Each of these rules are general statements of principles that are subject to many exceptions, qualifications, and nuances. They do not deal with the liability of the Actor to the LLC or the liability of the LLC to the third party.
Further, there are many other factors that may have an impact on the liability of the Actor to the third party. For example, while as a matter of common law an agent may not have obligations under a contract between the principal and the third party, the agent may agree to become a party to that contract or may be subject to liability under other state statutory or common law.
In addition, as noted above, the Economic Loss Rule varies from the rules with respect to economic harm articulated in the Restatement of Torts: Liab. for Econ. Harm. The rules under the Economic Loss Rule and those under the Restatement differ on the extent to which the Actor is protected in the case of economic harm (under the Restatement, the protection is limited to economic loss caused by negligence in the negotiation or performance of a contract between the parties while the economic loss rule has been read as broadly as to eliminate liability in tort for causing any economic loss to another), and the extent to which the damages that the third party has sustained constitute “economic loss” or “economic harm” (the Restatement attempts to clarify the distinction between “economic loss” and injury to the plaintiff’s person or property in a way that is more rigorous than that employed by the common law of some states). Thus, the liability of the Actor may turn on whether the jurisdiction in which the claim is determined has adopted the Restatement of Torts: Liab. for Econ. Harm or some variation on the “Economic Loss Rule.”

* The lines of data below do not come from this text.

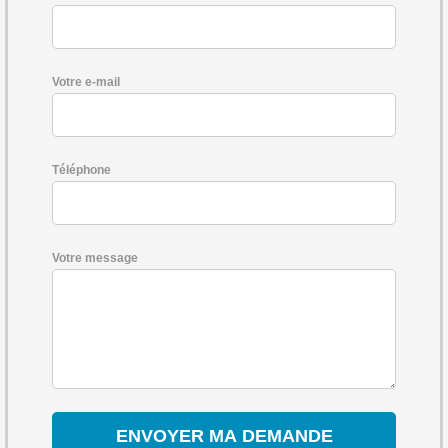
Votre e-mail
Téléphone
Votre message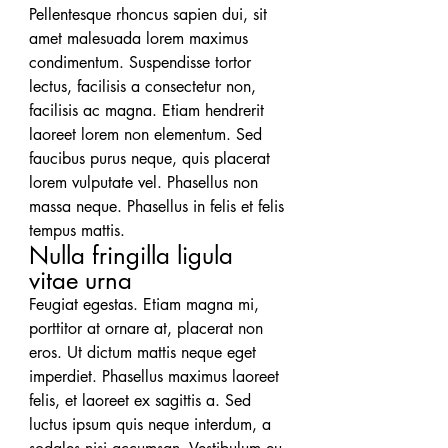
Pellentesque rhoncus sapien dui, sit 
amet malesuada lorem maximus 
condimentum. Suspendisse tortor 
lectus, facilisis a consectetur non, 
facilisis ac magna. Etiam hendrerit 
laoreet lorem non elementum. Sed 
faucibus purus neque, quis placerat 
lorem vulputate vel. Phasellus non 
massa neque. Phasellus in felis et felis 
tempus mattis.
Nulla fringilla ligula 
vitae urna
Feugiat egestas. Etiam magna mi, 
porttitor at ornare at, placerat non 
eros. Ut dictum mattis neque eget 
imperdiet. Phasellus maximus laoreet 
felis, et laoreet ex sagittis a. Sed 
luctus ipsum quis neque interdum, a 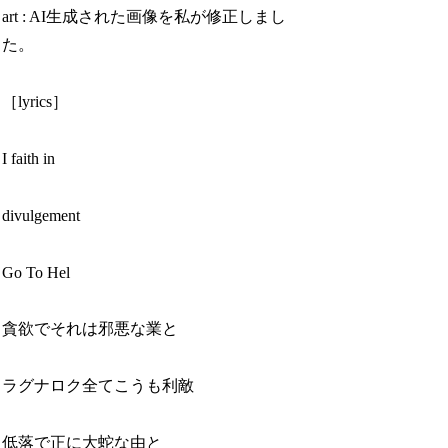
art : AI生成された画像を私が修正しまし
た。
［lyrics］
I faith in
divulgement
Go To Hel
貪欲でそれは邪悪な業と
ラグナロク全てこうも利敵
低落で正に大蛇な由と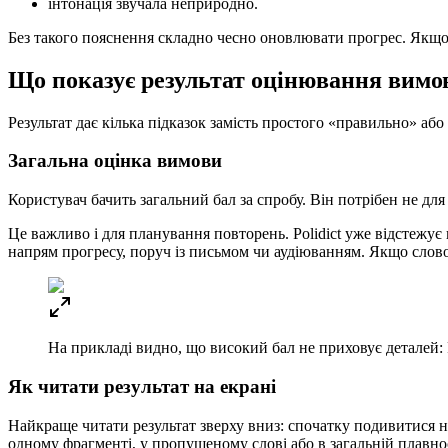
інтонація звучала неприродно.
Без такого пояснення складно чесно оновлювати прогрес. Якщо 
Що показує результат оцінювання вимо
Результат дає кілька підказок замість простого «правильно» аб
Загальна оцінка вимови
Користувач бачить загальний бал за спробу. Він потрібен не для
Це важливо і для планування повторень. Polidict уже відстежує
напрям прогресу, поруч із письмом чи аудіюванням. Якщо слово
На прикладі видно, що високий бал не приховує деталей: P
Як читати результат на екрані
Найкраще читати результат зверху вниз: спочатку подивитися на 
одному фрагменті, у пропущеному слові або в загальній плавно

Nonetheless, the important lesson that may be taken from this Sturm und Drang of varying rules is that the liability of a manager or other Actor for actions taken on behalf of the LLC of which he or she acts is neither automatic nor totally precluded. In determining that liability, a court will need to analyze the nature of action (i.e., tort or contract), to duties owed by the Actor and to whom the duties are owed, the nature of the damages sustained by the third party (i.e., whether they are “economic” or not), and the language and intent of the state LLC statute. The cost and uncertainty of this analysis, as well as the clear encouragement that all of the rules provide for the parties to anticipate these problems before they arise, all strongly argue for contractual undertakings involving principals, agents, third parties, and – if appropriate – insurers at the outset of the transaction. As stated in the Restatement of Torts: Liab. for Econ. Harm § 3 Comment b:
When a party’s negligence in performing or negotiating a contract causes economic loss to the counterparty, remedies are determined by other bodies of law: principally the law of contract, though sometimes also the law of restitution or relevant statutes. The law of contract and the law of restitution have been developed for the specific purpose of allocating economic losses that result from the negotiation and performance of contracts. They provide a more extensive and finely tuned apparatus for the purpose than the law of torts, which has developed primarily to address injuries that occur outside contractual relationships.